** Start of Document **

A Beginner’s guide to Proof of Authority

Introduction to Consensus

In decentralised systems, confirming transactions becomes tricky. The challenge is that the power of confirming a transaction shouldn’t lie in the hands of a single entity. There were several attempts to solve this challenge. The mechanism to confirm these transactions in a decentralised manner is referred to as consensus.

Proof of Work

In the beginning, we started with the proof-of-work consensus mechanism. Here, the entity confirming a transaction needs to solve a mathematical problem in order to validate transactions. Hence, every entity in the decentralised network has equal opportunities to validate transactions as long as they make adequate investments in mining resources.

However, this brought a new problem. The proof-of-work consensus mechanism turned out costly. It has been estimated that by 2020, the first system which implemented this mechanism needs the same energy that is required to power the entire United States.

Proof of Stake

Since the cost was too high, innovators brought in the proof-of-stake mechanism. Here the entity validating transactions needs to put their money at stake. If they behave maliciously they will lose their staked money. Though is was cost-effective, there is still the question: do we achieve true decentralisation?

The minimum amount of investment required to participate in the popular proof-of-stake system is around 1250 ETH (~$220k on 16/11/2018). Hence the power to become a participant in this mechanism is only for the wealthy. They are small in number, hence the power of validation lies in the hands of a few.

** End of Document **

### Tasks for this exercise
1/ Reproduce a passage of the Proof of Authority guide verbatim, beginning at the words "In the beginning, we" and stopping after "in mining resources.".
2/ According to the Proof of Authority guide, what is the minimum investment required to participate in the popular proof-of-stake system?
3/ List every section heading that appears under the title of the Proof of Authority guide.
Rely only on the Proof of Authority guide when answering.

** Start of Data records **

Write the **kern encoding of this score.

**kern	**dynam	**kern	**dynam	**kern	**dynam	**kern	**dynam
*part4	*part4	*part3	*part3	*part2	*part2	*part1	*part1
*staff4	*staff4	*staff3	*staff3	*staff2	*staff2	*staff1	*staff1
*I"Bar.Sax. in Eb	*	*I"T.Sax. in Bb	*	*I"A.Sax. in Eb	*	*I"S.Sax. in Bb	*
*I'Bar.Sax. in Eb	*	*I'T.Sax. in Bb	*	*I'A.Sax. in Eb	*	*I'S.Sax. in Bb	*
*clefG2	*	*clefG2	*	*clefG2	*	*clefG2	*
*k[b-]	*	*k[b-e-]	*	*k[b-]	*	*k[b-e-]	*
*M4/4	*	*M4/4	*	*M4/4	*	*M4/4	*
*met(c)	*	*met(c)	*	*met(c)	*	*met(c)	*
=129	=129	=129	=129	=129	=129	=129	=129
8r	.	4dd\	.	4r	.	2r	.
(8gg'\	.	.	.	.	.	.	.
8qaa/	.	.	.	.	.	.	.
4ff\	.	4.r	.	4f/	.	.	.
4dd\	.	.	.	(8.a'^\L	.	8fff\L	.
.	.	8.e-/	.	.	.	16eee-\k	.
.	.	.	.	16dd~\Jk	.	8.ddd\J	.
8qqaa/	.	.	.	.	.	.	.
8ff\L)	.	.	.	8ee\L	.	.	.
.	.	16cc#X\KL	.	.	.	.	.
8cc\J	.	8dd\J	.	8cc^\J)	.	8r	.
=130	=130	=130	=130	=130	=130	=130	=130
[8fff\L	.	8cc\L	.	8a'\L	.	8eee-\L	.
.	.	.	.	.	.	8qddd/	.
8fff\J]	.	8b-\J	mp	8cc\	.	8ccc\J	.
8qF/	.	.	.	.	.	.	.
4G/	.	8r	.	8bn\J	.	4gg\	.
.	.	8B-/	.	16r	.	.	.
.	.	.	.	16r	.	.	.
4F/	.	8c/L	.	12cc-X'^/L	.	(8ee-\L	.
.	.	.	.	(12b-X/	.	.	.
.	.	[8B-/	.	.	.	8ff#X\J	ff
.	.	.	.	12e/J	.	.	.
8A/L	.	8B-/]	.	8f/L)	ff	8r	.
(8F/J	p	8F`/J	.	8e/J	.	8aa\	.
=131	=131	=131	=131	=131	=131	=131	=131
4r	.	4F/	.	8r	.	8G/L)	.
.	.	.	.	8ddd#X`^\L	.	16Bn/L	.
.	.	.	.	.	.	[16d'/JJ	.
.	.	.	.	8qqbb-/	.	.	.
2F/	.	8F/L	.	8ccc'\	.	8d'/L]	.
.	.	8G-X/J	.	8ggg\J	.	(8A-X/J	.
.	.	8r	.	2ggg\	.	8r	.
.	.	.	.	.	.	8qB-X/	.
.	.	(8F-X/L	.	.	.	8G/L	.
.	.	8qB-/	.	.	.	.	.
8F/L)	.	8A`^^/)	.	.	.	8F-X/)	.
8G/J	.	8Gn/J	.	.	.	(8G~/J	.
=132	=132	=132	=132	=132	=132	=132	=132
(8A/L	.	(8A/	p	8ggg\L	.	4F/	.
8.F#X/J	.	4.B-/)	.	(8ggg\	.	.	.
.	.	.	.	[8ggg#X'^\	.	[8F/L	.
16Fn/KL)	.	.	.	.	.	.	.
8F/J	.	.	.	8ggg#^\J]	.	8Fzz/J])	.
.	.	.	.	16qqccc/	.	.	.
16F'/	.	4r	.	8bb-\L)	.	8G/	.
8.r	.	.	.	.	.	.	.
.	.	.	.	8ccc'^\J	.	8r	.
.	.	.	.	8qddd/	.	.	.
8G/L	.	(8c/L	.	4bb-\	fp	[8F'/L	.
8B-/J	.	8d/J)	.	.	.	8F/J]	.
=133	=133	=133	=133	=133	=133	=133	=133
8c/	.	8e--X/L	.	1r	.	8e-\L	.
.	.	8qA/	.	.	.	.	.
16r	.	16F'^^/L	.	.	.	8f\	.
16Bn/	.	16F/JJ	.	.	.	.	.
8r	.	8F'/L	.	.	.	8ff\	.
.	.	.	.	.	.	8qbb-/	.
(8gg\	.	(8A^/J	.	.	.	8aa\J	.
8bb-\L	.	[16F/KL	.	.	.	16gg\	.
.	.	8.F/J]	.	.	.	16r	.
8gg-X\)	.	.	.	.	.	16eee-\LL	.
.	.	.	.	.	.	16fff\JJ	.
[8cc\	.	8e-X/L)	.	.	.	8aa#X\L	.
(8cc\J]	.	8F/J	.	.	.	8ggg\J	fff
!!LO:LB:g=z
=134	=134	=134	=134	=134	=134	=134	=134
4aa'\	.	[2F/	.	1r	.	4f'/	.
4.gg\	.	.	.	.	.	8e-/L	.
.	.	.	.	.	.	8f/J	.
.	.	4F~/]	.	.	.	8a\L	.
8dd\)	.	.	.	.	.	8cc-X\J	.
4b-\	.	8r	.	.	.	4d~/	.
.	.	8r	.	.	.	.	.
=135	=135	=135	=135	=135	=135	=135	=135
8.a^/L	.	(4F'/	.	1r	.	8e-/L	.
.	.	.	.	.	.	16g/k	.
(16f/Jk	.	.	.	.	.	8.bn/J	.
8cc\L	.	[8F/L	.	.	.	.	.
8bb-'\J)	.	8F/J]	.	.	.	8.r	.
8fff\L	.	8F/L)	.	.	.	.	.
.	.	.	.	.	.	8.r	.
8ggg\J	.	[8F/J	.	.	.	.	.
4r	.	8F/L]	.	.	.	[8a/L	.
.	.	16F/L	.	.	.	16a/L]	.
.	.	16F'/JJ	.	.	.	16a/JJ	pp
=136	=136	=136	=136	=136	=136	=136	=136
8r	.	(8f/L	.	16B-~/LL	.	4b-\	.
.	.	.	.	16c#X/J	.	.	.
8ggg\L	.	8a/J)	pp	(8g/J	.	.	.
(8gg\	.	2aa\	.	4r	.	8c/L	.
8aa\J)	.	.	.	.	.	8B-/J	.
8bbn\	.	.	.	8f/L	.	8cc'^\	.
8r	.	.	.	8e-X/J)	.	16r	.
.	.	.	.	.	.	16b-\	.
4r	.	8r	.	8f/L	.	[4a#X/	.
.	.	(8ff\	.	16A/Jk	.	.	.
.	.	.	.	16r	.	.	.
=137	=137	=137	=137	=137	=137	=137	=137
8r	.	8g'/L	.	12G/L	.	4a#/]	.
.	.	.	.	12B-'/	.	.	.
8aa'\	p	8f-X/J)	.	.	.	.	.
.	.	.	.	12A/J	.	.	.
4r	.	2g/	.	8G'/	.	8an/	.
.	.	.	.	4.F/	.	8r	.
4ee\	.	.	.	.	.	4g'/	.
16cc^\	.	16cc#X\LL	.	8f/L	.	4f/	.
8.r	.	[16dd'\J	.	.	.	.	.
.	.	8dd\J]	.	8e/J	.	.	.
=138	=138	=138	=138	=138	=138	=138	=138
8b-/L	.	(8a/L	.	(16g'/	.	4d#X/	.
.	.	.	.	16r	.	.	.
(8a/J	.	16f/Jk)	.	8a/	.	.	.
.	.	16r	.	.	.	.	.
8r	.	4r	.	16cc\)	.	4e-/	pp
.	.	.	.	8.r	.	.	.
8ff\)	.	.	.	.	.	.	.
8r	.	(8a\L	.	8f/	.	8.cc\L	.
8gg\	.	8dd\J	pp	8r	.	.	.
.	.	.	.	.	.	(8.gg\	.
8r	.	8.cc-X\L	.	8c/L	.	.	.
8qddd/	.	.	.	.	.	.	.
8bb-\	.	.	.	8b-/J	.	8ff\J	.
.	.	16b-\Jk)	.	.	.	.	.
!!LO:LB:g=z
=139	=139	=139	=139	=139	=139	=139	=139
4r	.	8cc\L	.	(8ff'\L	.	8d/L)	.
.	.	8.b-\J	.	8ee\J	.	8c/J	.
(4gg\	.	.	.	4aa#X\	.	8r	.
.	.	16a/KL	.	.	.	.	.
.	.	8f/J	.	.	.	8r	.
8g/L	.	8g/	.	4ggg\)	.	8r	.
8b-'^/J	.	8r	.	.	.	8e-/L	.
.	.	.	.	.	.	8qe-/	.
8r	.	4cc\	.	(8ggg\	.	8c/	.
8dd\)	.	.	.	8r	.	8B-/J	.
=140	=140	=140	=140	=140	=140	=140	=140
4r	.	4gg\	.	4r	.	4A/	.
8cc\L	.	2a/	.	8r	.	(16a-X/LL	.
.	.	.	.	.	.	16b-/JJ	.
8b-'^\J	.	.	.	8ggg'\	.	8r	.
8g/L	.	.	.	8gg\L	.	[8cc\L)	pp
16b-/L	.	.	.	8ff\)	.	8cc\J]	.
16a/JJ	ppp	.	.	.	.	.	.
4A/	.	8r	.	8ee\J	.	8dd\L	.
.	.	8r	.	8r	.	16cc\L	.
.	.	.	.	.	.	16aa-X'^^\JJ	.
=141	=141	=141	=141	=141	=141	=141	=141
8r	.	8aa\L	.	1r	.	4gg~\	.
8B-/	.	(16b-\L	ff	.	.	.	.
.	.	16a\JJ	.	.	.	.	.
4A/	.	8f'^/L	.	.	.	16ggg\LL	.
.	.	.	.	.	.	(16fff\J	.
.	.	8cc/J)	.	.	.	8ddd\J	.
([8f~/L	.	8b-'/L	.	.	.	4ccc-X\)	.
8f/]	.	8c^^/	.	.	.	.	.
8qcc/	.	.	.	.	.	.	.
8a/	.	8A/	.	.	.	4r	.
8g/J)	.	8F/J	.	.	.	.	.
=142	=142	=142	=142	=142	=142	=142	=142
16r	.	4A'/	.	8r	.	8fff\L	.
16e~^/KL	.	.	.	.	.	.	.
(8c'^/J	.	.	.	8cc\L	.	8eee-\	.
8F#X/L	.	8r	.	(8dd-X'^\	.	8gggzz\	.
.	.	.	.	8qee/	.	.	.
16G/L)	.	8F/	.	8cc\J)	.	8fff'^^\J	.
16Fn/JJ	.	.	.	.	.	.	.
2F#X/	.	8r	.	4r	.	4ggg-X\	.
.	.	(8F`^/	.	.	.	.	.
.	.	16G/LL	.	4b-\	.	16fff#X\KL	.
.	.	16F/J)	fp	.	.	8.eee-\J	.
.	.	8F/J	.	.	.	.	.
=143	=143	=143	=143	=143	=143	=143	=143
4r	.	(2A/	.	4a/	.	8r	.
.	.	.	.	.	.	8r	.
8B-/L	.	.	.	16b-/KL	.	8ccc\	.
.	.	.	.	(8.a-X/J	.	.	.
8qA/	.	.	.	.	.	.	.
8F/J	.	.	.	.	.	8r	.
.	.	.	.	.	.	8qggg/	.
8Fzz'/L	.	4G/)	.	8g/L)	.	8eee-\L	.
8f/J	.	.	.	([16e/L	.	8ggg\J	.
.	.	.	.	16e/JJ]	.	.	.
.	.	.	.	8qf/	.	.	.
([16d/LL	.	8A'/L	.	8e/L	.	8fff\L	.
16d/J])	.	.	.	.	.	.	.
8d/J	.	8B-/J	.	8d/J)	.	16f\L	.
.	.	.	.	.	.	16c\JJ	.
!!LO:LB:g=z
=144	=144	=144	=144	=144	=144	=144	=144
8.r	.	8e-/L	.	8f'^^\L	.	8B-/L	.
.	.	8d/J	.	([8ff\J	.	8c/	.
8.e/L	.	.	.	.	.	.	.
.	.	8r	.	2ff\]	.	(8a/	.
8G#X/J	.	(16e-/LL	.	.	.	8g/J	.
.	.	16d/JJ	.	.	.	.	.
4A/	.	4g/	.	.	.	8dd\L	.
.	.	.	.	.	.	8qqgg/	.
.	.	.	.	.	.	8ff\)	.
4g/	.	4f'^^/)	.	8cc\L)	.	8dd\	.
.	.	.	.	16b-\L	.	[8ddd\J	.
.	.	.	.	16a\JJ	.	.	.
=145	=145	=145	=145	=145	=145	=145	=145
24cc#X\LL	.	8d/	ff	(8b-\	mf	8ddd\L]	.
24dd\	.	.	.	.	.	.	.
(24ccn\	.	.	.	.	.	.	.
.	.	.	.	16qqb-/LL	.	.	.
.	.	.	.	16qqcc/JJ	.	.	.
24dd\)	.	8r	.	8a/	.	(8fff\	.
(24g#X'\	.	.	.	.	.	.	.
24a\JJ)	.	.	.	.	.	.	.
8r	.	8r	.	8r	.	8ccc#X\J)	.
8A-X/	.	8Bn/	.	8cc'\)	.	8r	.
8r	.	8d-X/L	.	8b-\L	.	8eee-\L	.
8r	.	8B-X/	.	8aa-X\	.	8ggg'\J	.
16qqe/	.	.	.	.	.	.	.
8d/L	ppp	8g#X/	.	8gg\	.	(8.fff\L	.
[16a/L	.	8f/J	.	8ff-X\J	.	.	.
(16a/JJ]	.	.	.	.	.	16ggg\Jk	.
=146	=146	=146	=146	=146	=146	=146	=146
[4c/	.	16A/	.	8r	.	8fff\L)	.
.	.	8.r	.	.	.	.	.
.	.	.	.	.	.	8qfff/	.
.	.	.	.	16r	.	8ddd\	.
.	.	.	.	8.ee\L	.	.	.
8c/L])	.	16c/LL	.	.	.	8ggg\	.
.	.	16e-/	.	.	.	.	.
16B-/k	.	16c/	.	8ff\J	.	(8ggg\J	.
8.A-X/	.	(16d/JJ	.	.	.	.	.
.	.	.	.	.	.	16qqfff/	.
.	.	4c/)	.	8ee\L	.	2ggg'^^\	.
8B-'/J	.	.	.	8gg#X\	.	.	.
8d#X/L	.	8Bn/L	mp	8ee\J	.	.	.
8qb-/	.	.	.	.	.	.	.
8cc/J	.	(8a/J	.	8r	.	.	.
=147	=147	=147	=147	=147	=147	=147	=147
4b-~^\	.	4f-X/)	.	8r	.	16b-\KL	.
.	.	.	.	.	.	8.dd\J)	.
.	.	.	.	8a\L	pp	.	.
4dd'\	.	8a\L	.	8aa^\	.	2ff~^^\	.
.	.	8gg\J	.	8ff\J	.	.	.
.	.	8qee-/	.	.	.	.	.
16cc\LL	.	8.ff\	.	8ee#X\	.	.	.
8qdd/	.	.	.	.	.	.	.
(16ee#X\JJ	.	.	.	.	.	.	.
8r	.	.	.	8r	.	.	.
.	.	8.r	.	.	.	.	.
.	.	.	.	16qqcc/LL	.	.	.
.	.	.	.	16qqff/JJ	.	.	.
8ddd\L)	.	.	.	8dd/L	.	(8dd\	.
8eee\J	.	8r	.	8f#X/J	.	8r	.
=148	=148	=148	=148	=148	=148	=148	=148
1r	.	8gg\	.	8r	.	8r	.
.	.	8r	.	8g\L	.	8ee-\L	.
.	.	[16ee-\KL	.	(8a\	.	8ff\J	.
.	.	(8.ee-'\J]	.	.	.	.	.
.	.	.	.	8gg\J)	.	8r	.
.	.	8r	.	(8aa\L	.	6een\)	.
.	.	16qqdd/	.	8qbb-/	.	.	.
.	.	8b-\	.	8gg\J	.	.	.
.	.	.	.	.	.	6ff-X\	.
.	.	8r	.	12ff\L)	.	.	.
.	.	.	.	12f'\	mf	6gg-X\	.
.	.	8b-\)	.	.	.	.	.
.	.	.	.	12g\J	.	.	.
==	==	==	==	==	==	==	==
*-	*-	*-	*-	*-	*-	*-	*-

** End of Data records **

### Results
1/
In the beginning, we started with the proof-of-work consensus mechanism. Here, the entity confirming a transaction needs to solve a mathematical problem in order to validate transactions. Hence, every entity in the decentralised network has equal opportunities to validate transactions as long as they make adequate investments in mining resources.

2/ Around 1250 ETH (~$220k on 16/11/2018).

3/ Introduction to Consensus; Proof of Work; Proof of Stake